The lifeblood of Nigerian music. The music cannot be sold here for good bucks, leaving local artists with limited streams of cash. Show-money (performance fees) come in handy as the next big thing, and the hill upon which everyone wants to die on. An artist can give his album for free if it means getting to play more shows.

T is for Ten Percent

Every middleman in Nigeria is all about their 10%. Managers work extra hard for it. Consultants pursue it. And businessmen will not entertain jokes about it. The 10% is the Holy Grail of the industry. 10% here, 10% there, that’s how generational wealth is built here.

U is for Underrated

Once in every generation, there’s an artist who makes music that is worthy of all the highest honours, but somehow gets to be slept on. Those artists continue to work hard, hopeful that one day, people will wake up to their greatness. People never do. Once you go underrated’, there’s almost no coming back.

V is for Vibes

There’s a long-running argument in Nigeria on why artists choose to focus on vibes (how the music makes you feel), rather than a healthy infusion of lyrics.
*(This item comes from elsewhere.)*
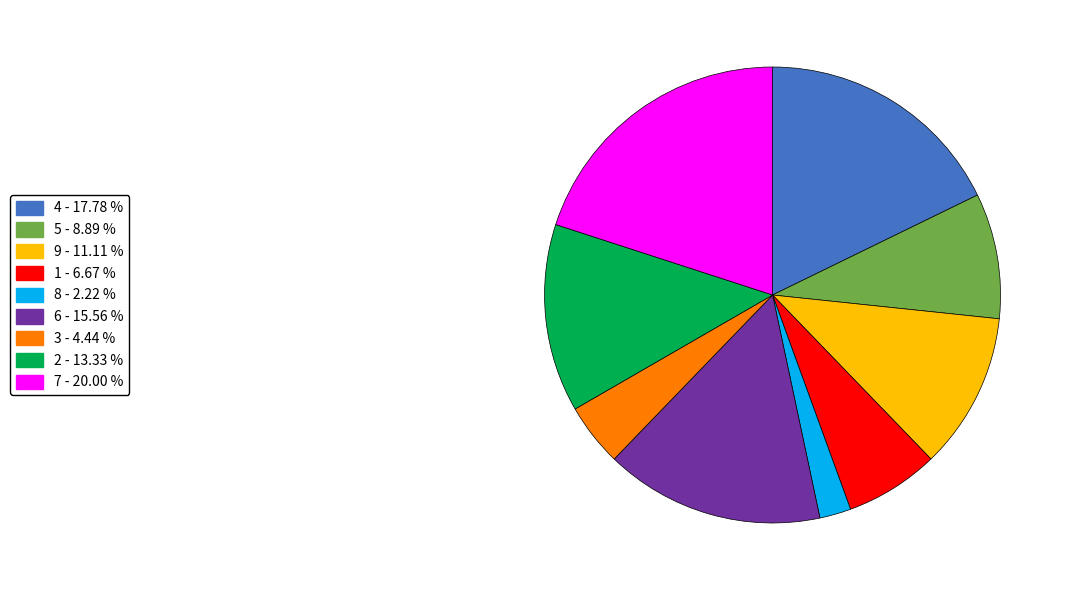

Is there a majority slice in this chart?

No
Pop music in this country is generally designed for escapism. It’s supposed to give good vibes. If it doesn’t, that song won’t go far. Bad vibes chase the money away.

W is for Wizkid

You can’t talk about contemporary Nigerian music without the contributions of Wizkid. Loved beyond measure, hated without explanation, Wizkid’s music has been at the top of Nigerian music for the better part of a decade, and is currently one of the bright spots of Africa’s push for cultural crossover into non-traditional markets.

X is for X

The industry is hard, and nobody knows what exactly they are doing. So as expected, when things go south, or a deal falls through, or the DJs only cable decides to get fried by some electrical fault. If you have any sense of responsibility about the situation, you escape – or, as we say in Nigeria, you X’.

Yahoo Yahoo

Everyone else might know it as a American web services provider, but it actually means cybercrime and internet fraud here. And some of the money from these scammers makes it into the music industry as funding to be splashed on a concerts, promotion or recording. After releasing their song Am I a Yahoo Boy in May this year, Naira Marley and Zlatan were arrested by the Economic and Financial Crimes Commission (EFCC) – who are supposed to crack down on yahoo yahoo in Nigeria. Marley will be in court on the 11th and 12th an 11-count charge of conspiracy, possession of counterfeit credit cards and fraud. He has pleaded not guilty and maintains that he is innocent.

Z is for Zanku

It’s a hard dance, but with the right technique, you will be alright. Zanku, popularised by Zlatan Ibile is best delivered with beats combining repeated foot tapping or pounding, with hands held aloft, or in cross, and finished with a simulation of kicking down a door. Variations include a faster footwork which is equivalent of a full-body workout.